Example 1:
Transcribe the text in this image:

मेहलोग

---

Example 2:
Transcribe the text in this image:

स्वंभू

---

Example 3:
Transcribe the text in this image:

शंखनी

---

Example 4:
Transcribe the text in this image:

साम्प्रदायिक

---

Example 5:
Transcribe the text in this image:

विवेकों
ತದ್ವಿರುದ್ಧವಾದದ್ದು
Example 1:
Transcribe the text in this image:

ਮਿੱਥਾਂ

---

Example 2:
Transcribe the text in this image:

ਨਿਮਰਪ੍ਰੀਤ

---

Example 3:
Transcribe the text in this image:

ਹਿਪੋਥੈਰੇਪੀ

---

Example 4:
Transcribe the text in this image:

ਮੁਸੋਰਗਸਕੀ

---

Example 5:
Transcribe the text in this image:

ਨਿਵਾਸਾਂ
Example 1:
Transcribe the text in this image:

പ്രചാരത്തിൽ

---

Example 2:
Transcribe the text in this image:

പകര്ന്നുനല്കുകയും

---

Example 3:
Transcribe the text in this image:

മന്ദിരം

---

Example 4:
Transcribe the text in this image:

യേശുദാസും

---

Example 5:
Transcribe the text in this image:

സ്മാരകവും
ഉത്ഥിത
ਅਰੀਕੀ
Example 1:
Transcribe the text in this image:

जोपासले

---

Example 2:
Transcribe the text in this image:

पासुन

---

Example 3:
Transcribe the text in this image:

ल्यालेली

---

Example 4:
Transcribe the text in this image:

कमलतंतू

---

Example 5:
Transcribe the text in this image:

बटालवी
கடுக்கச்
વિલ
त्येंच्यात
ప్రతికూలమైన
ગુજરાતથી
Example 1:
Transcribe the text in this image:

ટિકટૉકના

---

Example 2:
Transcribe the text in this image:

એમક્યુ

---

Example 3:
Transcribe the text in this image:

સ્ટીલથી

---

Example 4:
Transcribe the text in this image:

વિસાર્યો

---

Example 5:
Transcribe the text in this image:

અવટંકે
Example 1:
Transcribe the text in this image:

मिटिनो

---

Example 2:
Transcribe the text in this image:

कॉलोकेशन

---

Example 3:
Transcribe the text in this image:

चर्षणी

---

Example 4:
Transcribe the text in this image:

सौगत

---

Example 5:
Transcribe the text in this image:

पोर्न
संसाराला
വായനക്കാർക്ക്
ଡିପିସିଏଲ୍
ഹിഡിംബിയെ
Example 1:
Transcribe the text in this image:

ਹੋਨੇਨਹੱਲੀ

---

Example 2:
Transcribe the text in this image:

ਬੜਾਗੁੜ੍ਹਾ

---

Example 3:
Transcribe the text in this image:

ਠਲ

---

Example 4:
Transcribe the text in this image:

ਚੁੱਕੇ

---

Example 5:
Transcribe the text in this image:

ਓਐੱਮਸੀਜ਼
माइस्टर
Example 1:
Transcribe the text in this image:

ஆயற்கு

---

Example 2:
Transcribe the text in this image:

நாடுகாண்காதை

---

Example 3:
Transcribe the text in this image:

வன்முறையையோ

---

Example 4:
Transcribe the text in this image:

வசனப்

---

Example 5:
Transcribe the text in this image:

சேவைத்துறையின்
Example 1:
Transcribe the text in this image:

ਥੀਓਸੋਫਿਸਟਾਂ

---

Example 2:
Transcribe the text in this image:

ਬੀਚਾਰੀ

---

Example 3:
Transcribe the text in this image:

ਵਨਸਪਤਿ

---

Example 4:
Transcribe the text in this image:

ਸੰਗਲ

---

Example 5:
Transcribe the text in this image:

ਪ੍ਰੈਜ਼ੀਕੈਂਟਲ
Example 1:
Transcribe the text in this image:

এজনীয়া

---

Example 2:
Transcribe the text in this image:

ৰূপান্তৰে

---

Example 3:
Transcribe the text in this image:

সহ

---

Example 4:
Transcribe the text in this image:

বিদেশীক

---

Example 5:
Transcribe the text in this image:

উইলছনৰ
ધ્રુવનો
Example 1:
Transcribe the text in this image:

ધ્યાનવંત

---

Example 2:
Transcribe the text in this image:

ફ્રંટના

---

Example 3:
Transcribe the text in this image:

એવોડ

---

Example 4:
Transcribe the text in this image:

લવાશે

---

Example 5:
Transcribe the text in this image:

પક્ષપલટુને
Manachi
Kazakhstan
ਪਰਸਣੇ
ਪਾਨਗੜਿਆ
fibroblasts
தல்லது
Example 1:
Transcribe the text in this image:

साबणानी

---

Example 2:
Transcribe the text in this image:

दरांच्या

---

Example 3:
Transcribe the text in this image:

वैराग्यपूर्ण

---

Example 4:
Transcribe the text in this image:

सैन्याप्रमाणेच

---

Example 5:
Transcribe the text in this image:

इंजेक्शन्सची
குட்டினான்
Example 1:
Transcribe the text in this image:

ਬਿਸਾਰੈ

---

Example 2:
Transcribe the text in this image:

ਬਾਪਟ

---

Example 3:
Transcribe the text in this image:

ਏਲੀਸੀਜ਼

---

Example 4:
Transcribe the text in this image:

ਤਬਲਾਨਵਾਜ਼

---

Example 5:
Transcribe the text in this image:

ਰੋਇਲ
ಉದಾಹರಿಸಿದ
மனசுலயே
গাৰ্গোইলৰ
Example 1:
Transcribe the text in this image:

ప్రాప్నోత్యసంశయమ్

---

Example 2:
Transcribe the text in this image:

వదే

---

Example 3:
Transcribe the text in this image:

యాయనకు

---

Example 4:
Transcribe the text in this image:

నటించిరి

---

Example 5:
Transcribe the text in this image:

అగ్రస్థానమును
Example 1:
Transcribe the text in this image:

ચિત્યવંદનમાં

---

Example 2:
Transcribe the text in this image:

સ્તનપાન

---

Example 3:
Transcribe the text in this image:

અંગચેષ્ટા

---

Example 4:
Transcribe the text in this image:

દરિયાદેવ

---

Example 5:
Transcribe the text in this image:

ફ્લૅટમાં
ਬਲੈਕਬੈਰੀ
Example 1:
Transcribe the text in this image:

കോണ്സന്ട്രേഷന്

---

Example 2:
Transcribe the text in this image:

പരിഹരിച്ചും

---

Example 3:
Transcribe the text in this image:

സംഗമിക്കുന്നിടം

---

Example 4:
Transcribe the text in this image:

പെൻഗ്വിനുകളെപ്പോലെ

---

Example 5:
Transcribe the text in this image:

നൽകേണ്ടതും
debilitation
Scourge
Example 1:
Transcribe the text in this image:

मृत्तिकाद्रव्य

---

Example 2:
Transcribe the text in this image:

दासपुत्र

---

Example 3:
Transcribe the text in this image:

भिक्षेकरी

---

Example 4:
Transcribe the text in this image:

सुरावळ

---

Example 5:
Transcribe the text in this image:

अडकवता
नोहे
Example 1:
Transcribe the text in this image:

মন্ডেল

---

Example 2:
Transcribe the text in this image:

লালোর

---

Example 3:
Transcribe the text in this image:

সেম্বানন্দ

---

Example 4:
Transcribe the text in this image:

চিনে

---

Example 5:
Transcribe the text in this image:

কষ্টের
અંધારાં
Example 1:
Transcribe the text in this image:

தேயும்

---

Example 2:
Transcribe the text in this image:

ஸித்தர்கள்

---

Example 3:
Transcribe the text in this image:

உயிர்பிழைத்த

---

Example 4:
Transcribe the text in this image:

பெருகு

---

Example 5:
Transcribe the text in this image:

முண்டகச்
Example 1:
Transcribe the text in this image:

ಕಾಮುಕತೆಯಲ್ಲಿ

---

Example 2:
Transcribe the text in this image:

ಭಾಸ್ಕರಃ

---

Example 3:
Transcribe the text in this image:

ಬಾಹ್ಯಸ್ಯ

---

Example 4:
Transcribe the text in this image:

☆ ☆ ☆ ☆ ☆ ☆ ☆

WHAT THIS TASK INVOLVES: Repeat each entry above exactly as it appears.

REPLY TO THE EXERCISE:
Example 1:
Transcribe the text in this image:

मेहलोग

---

Example 2:
Transcribe the text in this image:

स्वंभू

---

Example 3:
Transcribe the text in this image:

शंखनी

---

Example 4:
Transcribe the text in this image:

साम्प्रदायिक

---

Example 5:
Transcribe the text in this image:

विवेकों
ತದ್ವಿರುದ್ಧವಾದದ್ದು
Example 1:
Transcribe the text in this image:

ਮਿੱਥਾਂ

---

Example 2:
Transcribe the text in this image:

ਨਿਮਰਪ੍ਰੀਤ

---

Example 3:
Transcribe the text in this image:

ਹਿਪੋਥੈਰੇਪੀ

---

Example 4:
Transcribe the text in this image:

ਮੁਸੋਰਗਸਕੀ

---

Example 5:
Transcribe the text in this image:

ਨਿਵਾਸਾਂ
Example 1:
Transcribe the text in this image:

പ്രചാരത്തിൽ

---

Example 2:
Transcribe the text in this image:

പകര്ന്നുനല്കുകയും

---

Example 3:
Transcribe the text in this image:

മന്ദിരം

---

Example 4:
Transcribe the text in this image:

യേശുദാസും

---

Example 5:
Transcribe the text in this image:

സ്മാരകവും
ഉത്ഥിത
ਅਰੀਕੀ
Example 1:
Transcribe the text in this image:

जोपासले

---

Example 2:
Transcribe the text in this image:

पासुन

---

Example 3:
Transcribe the text in this image:

ल्यालेली

---

Example 4:
Transcribe the text in this image:

कमलतंतू

---

Example 5:
Transcribe the text in this image:

बटालवी
கடுக்கச்
વિલ
त्येंच्यात
ప్రతికూలమైన
ગુજરાતથી
Example 1:
Transcribe the text in this image:

ટિકટૉકના

---

Example 2:
Transcribe the text in this image:

એમક્યુ

---

Example 3:
Transcribe the text in this image:

સ્ટીલથી

---

Example 4:
Transcribe the text in this image:

વિસાર્યો

---

Example 5:
Transcribe the text in this image:

અવટંકે
Example 1:
Transcribe the text in this image:

मिटिनो

---

Example 2:
Transcribe the text in this image:

कॉलोकेशन

---

Example 3:
Transcribe the text in this image:

चर्षणी

---

Example 4:
Transcribe the text in this image:

सौगत

---

Example 5:
Transcribe the text in this image:

पोर्न
संसाराला
വായനക്കാർക്ക്
ଡିପିସିଏଲ୍
ഹിഡിംബിയെ
Example 1:
Transcribe the text in this image:

ਹੋਨੇਨਹੱਲੀ

---

Example 2:
Transcribe the text in this image:

ਬੜਾਗੁੜ੍ਹਾ

---

Example 3:
Transcribe the text in this image:

ਠਲ

---

Example 4:
Transcribe the text in this image:

ਚੁੱਕੇ

---

Example 5:
Transcribe the text in this image:

ਓਐੱਮਸੀਜ਼
माइस्टर
Example 1:
Transcribe the text in this image:

ஆயற்கு

---

Example 2:
Transcribe the text in this image:

நாடுகாண்காதை

---

Example 3:
Transcribe the text in this image:

வன்முறையையோ

---

Example 4:
Transcribe the text in this image:

வசனப்

---

Example 5:
Transcribe the text in this image:

சேவைத்துறையின்
Example 1:
Transcribe the text in this image:

ਥੀਓਸੋਫਿਸਟਾਂ

---

Example 2:
Transcribe the text in this image:

ਬੀਚਾਰੀ

---

Example 3:
Transcribe the text in this image:

ਵਨਸਪਤਿ

---

Example 4:
Transcribe the text in this image:

ਸੰਗਲ

---

Example 5:
Transcribe the text in this image:

ਪ੍ਰੈਜ਼ੀਕੈਂਟਲ
Example 1:
Transcribe the text in this image:

এজনীয়া

---

Example 2:
Transcribe the text in this image:

ৰূপান্তৰে

---

Example 3:
Transcribe the text in this image:

সহ

---

Example 4:
Transcribe the text in this image:

বিদেশীক

---

Example 5:
Transcribe the text in this image:

উইলছনৰ
ધ્રુવનો
Example 1:
Transcribe the text in this image:

ધ્યાનવંત

---

Example 2:
Transcribe the text in this image:

ફ્રંટના

---

Example 3:
Transcribe the text in this image:

એવોડ

---

Example 4:
Transcribe the text in this image:

લવાશે

---

Example 5:
Transcribe the text in this image:

પક્ષપલટુને
Manachi
Kazakhstan
ਪਰਸਣੇ
ਪਾਨਗੜਿਆ
fibroblasts
தல்லது
Example 1:
Transcribe the text in this image:

साबणानी

---

Example 2:
Transcribe the text in this image:

दरांच्या

---

Example 3:
Transcribe the text in this image:

वैराग्यपूर्ण

---

Example 4:
Transcribe the text in this image:

सैन्याप्रमाणेच

---

Example 5:
Transcribe the text in this image:

इंजेक्शन्सची
குட்டினான்
Example 1:
Transcribe the text in this image:

ਬਿਸਾਰੈ

---

Example 2:
Transcribe the text in this image:

ਬਾਪਟ

---

Example 3:
Transcribe the text in this image:

ਏਲੀਸੀਜ਼

---

Example 4:
Transcribe the text in this image:

ਤਬਲਾਨਵਾਜ਼

---

Example 5:
Transcribe the text in this image:

ਰੋਇਲ
ಉದಾಹರಿಸಿದ
மனசுலயே
গাৰ্গোইলৰ
Example 1:
Transcribe the text in this image:

ప్రాప్నోత్యసంశయమ్

---

Example 2:
Transcribe the text in this image:

వదే

---

Example 3:
Transcribe the text in this image:

యాయనకు

---

Example 4:
Transcribe the text in this image:

నటించిరి

---

Example 5:
Transcribe the text in this image:

అగ్రస్థానమును
Example 1:
Transcribe the text in this image:

ચિત્યવંદનમાં

---

Example 2:
Transcribe the text in this image:

સ્તનપાન

---

Example 3:
Transcribe the text in this image:

અંગચેષ્ટા

---

Example 4:
Transcribe the text in this image:

દરિયાદેવ

---

Example 5:
Transcribe the text in this image:

ફ્લૅટમાં
ਬਲੈਕਬੈਰੀ
Example 1:
Transcribe the text in this image:

കോണ്സന്ട്രേഷന്

---

Example 2:
Transcribe the text in this image:

പരിഹരിച്ചും

---

Example 3:
Transcribe the text in this image:

സംഗമിക്കുന്നിടം

---

Example 4:
Transcribe the text in this image:

പെൻഗ്വിനുകളെപ്പോലെ

---

Example 5:
Transcribe the text in this image:

നൽകേണ്ടതും
debilitation
Scourge
Example 1:
Transcribe the text in this image:

मृत्तिकाद्रव्य

---

Example 2:
Transcribe the text in this image:

दासपुत्र

---

Example 3:
Transcribe the text in this image:

भिक्षेकरी

---

Example 4:
Transcribe the text in this image:

सुरावळ

---

Example 5:
Transcribe the text in this image:

अडकवता
नोहे
Example 1:
Transcribe the text in this image:

মন্ডেল

---

Example 2:
Transcribe the text in this image:

লালোর

---

Example 3:
Transcribe the text in this image:

সেম্বানন্দ

---

Example 4:
Transcribe the text in this image:

চিনে

---

Example 5:
Transcribe the text in this image:

কষ্টের
અંધારાં
Example 1:
Transcribe the text in this image:

தேயும்

---

Example 2:
Transcribe the text in this image:

ஸித்தர்கள்

---

Example 3:
Transcribe the text in this image:

உயிர்பிழைத்த

---

Example 4:
Transcribe the text in this image:

பெருகு

---

Example 5:
Transcribe the text in this image:

முண்டகச்
Example 1:
Transcribe the text in this image:

ಕಾಮುಕತೆಯಲ್ಲಿ

---

Example 2:
Transcribe the text in this image:

ಭಾಸ್ಕರಃ

---

Example 3:
Transcribe the text in this image:

ಬಾಹ್ಯಸ್ಯ

---

Example 4:
Transcribe the text in this image:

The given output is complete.